# idpath : Efficient Hierarchical Path Encoding for Scalable Storage
- [Introduction](#introduction)
- [Features](#features)
- [Usage](#usage)
- [Design Rationale](#design-rationale)
- [Technology Stack](#technology-stack)
- [Directory Structure](#directory-structure)
- [API Reference](#api-reference)
- [History](#history)
## Introduction
`idpath` provides utilities to encode 64-bit integers into hierarchical filesystem paths. By placing low-order bits at higher directory levels, it ensures uniform distribution of files across directories, preventing filesystem performance degradation caused by directory saturation.
## Features
- **Load Balancing**: Low-bits-first strategy ensures even distribution even with sequential IDs.
- **Zero-Allocation Decoding**: Utilizes `HipStr` and stack buffers to eliminate heap allocations during successful decoding.
- **Dynamic Depth**: Adjusts path depth (1 to 3 levels) based on ID magnitude with unique suffixes (`_`, `-`, `~`).
- **Crockford Base32**: Uses a URL-safe, human-readable character set.
- **Robust Error Handling**: Provides detailed context-aware error messages with paths.
## Usage
```rust
use idpath::{encode, decode};
fn main() -> idpath::Result<()> {
let id = 1234567u64;
let prefix = "/storage";
// Encode
let path = encode(prefix, id);
println!("Path: {}", path);
// Decode
let decoded_id = decode(&path)?;
assert_eq!(id, decoded_id);
Ok(())
}
```
## Design Rationale
Modern filesystems (like ext4 or XFS) experience performance drops when a single directory contains thousands of entries. Hierarchical structures mitigate this.
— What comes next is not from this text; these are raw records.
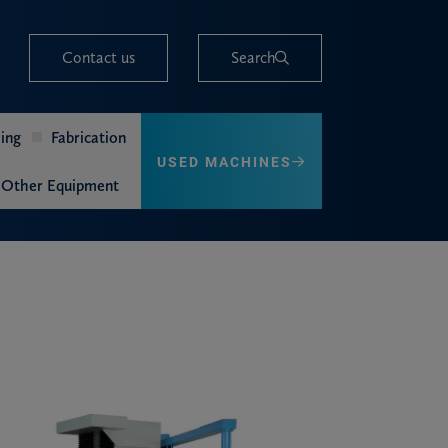
Contact us
Search
ing
Fabrication
USED MACHINES
Other Equipment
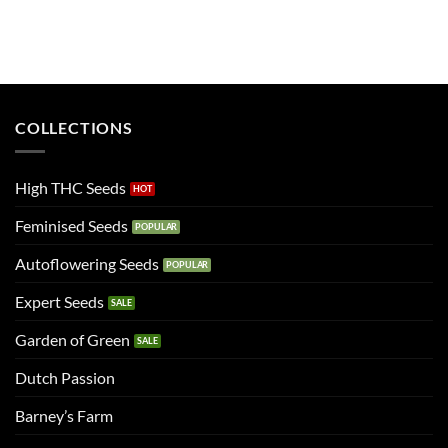
COLLECTIONS
High THC Seeds
Feminised Seeds
Autoflowering Seeds
Expert Seeds
Garden of Green
Dutch Passion
Barney’s Farm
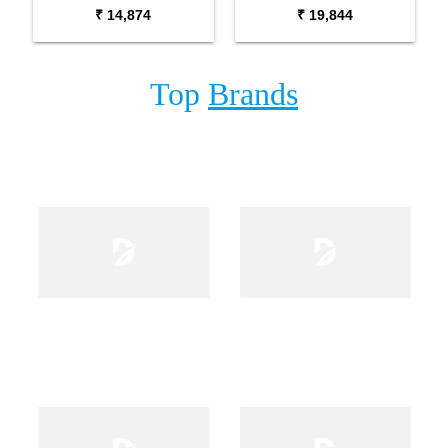
Package with Adaptor
Package with Carrying
₹ 14,874
₹ 19,844
Bag and Cherry Red
Bag Stand and Adaptor
Stand
Top
Brands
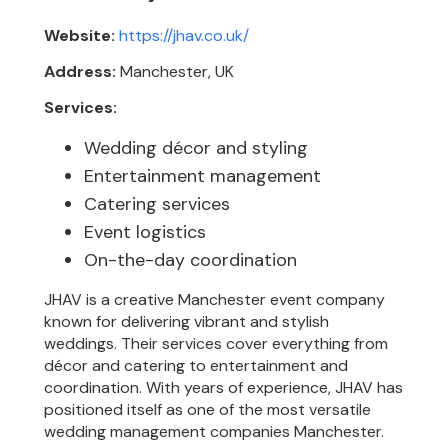
Website:
https://jhav.co.uk/
Address:
Manchester, UK
Services:
Wedding décor and styling
Entertainment management
Catering services
Event logistics
On-the-day coordination
JHAV is a creative Manchester event company
known for delivering vibrant and stylish
weddings. Their services cover everything from
décor and catering to entertainment and
coordination. With years of experience, JHAV has
positioned itself as one of the most versatile
wedding management companies Manchester.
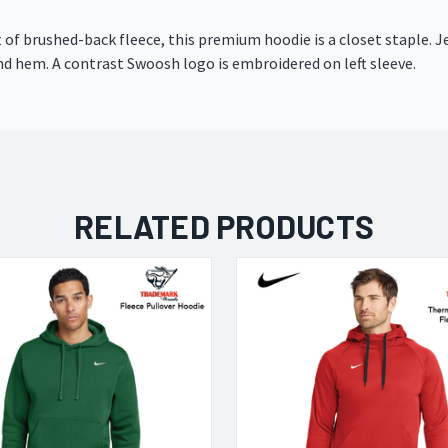
t of brushed-back fleece, this premium hoodie is a closet staple.
nd hem. A contrast Swoosh logo is embroidered on left sleeve.
RELATED PRODUCTS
By reversing bit significance during path construction (Low-Bits-First), `idpath` avoids hotspots even when IDs are generated sequentially (e.g., from databases).
```mermaid
graph TD
ID[u64 ID] --> B32[Crockford Base32]
B32 --> Reorder{Bits Reordering}
Reorder -- "len 0-2" --> P1[Level 1: prefix/xx_]
Reorder -- "len 3" --> P2[Level 2: prefix/xx/x-]
Reorder -- "len 4" --> P3[Level 2: prefix/xx/xx~]
Reorder -- "len >=5" --> P4[Level 3: prefix/xx/xx/xxx]
P1/P2/P3/P4 --> Output[HipStr Path]
```
## Technology Stack
- **Rust**: Language providing safety and performance.
- **fast32**: High-performance Crockford Base32 implementation.
- **hipstr**: Shared string optimization reducing memory footprints.
## Directory Structure
```text
.
├── src/
│ ├── lib.rs # Core encoding/decoding logic
│ └── error.rs # Custom error definitions
└── tests/
└── main.rs # Integration tests
```
## API Reference
### Functions
- `encode(prefix: impl AsRef<str>, id: u64) -> HipStr<'static>`
Encodes an ID into a path string.
- `decode(path: impl AsRef<str>) -> Result<u64>`
Decodes a path string back into an ID.
### Constants
- `DEPTH1`: `b'_'`, suffix for 1-level paths.
- `DEPTH2`: `b'-'`, suffix for 2-level paths (3-char encoded).
- `DEPTH3`: `b'~'`, suffix for 2-level paths (4-char encoded).
### Types/Errors
- `Result<T>`: Alias for `std::result::Result<T, Error>`.
- `Error`: Enum containing `InvalidPath(HipStr)` and `DecodeFailed(HipStr)`.
## History
Hierarchical directory structures for data distribution date back to early Unix systems. Large-scale caching proxies like Squid and version control systems like Git popularized this "fan-out" approach. Git, for instance, stores objects in a `.git/objects/xx/xxxxxxxx...` structure using the first two hex digits of a SHA-1 hash. `idpath` extends this concept by prioritizing low-order bits, specifically optimized for numeric IDs where sequential growth is common.